I am currently trying to understand the proof of the following statement from the Riemannian Geometry book from Sylvestre Gallot, Dominique Hulin, Jacques Lafontaine. The statement is:
Let $m_0 \in M$. There exist a neighborhod $U$ of $m_0$ and $\epsilon >0$ sucht that, for any $m,p \in U$, there is a unique geodesic $c$ of length less than $\epsilon$ from $m$ to $p$. More, $L(c)= d(m,p)$.
The proof of the statement is given as follow:
There are several points, which are not clear for me in this proof:
- Why is for a fixed $v \in S^{n-1}$, the curve $c_v$ a geodesic?
- How is the function $r(t)$ defined? Does it goes from $(0, \epsilon)$? But why is $\int_0^s|r'(t)|dt \geq \epsilon$?
- Finally this proof is strongly correlated with the Gauss lemma. Now the statement of the Gauss lemma, is that the map $exp_p$ is a radial isometry... How can we with it conclude that, we have the following inequality: $$ \int_0^s [g_{\gamma(t)}(\gamma'(t),\gamma'(t)]^{\frac{1}{2}} \geq \int_0^s |r'(t)|dt$$
Many thanks for some help!
It is a geodesic by definition.
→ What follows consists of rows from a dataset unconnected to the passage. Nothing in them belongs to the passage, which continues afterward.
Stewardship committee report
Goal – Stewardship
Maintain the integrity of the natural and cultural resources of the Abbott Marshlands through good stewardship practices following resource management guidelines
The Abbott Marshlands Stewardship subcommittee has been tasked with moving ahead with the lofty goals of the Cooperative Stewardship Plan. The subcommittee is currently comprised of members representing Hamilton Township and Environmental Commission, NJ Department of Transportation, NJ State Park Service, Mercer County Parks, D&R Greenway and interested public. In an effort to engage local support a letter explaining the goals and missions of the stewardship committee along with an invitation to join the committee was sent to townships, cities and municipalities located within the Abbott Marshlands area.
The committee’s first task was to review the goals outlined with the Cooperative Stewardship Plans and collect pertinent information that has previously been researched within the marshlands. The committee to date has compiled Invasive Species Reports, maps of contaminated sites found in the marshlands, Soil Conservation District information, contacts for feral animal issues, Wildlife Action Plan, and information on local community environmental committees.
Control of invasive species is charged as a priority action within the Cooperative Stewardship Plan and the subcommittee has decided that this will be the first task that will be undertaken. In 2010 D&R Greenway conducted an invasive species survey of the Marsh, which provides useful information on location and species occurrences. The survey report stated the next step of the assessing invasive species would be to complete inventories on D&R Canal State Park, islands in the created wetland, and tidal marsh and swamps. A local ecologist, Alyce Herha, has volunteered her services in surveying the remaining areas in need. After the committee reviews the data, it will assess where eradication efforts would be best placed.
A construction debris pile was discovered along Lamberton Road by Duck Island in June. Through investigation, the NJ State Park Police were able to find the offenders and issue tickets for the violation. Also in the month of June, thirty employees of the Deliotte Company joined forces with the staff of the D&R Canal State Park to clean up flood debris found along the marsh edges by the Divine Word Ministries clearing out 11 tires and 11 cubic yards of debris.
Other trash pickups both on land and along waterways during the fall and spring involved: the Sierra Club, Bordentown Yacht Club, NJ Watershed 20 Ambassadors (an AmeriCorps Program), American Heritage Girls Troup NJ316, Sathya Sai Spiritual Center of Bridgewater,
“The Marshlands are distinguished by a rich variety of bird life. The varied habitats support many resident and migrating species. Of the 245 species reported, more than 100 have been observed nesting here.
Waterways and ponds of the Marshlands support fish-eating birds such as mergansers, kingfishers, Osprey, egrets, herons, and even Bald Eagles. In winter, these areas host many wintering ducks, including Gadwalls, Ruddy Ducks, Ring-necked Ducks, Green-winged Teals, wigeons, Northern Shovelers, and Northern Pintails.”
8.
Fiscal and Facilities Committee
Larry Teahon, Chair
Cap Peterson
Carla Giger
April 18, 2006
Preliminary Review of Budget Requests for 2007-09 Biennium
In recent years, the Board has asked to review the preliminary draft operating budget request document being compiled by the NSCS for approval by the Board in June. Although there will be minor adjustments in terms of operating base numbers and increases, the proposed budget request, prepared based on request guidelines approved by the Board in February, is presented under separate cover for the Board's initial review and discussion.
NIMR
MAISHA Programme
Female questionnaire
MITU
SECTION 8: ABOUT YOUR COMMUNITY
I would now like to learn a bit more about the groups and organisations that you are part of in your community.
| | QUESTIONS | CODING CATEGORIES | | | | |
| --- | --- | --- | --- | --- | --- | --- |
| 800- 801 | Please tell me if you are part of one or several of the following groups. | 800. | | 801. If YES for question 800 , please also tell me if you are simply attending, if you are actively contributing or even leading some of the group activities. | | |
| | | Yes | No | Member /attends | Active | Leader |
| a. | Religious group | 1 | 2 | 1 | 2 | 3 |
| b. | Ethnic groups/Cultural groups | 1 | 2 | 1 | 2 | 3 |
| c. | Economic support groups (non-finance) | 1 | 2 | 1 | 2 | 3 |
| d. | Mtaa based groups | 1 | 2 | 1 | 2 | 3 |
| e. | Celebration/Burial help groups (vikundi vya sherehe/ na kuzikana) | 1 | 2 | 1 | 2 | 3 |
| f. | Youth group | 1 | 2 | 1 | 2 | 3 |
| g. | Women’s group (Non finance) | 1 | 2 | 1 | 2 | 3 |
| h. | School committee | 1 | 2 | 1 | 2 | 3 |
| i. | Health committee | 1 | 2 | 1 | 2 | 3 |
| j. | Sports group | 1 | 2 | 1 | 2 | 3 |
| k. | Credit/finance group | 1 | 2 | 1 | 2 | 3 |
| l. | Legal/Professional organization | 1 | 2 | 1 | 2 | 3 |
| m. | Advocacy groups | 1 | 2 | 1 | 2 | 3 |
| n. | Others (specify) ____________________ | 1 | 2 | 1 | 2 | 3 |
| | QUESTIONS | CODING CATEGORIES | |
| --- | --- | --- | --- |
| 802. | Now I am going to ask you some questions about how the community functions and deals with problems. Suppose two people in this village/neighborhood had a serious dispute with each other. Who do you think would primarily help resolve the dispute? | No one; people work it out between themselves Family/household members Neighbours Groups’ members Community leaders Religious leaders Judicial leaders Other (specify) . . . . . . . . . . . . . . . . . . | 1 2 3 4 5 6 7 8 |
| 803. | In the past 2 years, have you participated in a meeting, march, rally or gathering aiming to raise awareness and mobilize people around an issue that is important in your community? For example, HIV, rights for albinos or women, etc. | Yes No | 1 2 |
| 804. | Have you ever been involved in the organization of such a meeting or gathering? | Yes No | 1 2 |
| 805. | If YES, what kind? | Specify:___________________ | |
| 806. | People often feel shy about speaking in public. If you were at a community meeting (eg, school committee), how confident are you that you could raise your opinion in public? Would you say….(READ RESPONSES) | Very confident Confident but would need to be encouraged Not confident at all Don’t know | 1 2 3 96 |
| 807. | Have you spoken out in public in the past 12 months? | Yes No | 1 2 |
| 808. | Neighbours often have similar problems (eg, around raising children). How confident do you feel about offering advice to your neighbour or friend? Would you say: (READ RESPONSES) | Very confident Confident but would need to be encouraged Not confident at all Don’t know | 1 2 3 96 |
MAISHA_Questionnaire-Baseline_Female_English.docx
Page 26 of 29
Since the exponential map is a local diffeomorphism, then for $t \neq 0$ the curve $t \mapsto \gamma(t)$ can be uniquely written as $t \mapsto \exp_p(r(t) v(t))$ for some positive piecewise differentiable function $r: (0, 1] \to \mathbb{R}$ and some curve $t \mapsto v(t)$ such that $\| v(t) \| = 1$. $r(t)$ and $v(t)$ are both determined by $\gamma(t) = \exp_p(r(t) v(t)) $, that's how they are defined. And the exponential map by definition travels only along geodesics (i.e, $\exp_p(w)$ is the point in $M$ we get to after traveling along the unique geodesic with initial tangent vector $w$ for a single unit of time). So, of course if you fix $t_0$, then the curve $t \mapsto \exp_p(r(t) v(t_0)) = \gamma_{v(t_0)}(t)$ is a geodesic, because the exponential map is born from traveling along geodesics. Mutatis mutandis, the same is true for $c$.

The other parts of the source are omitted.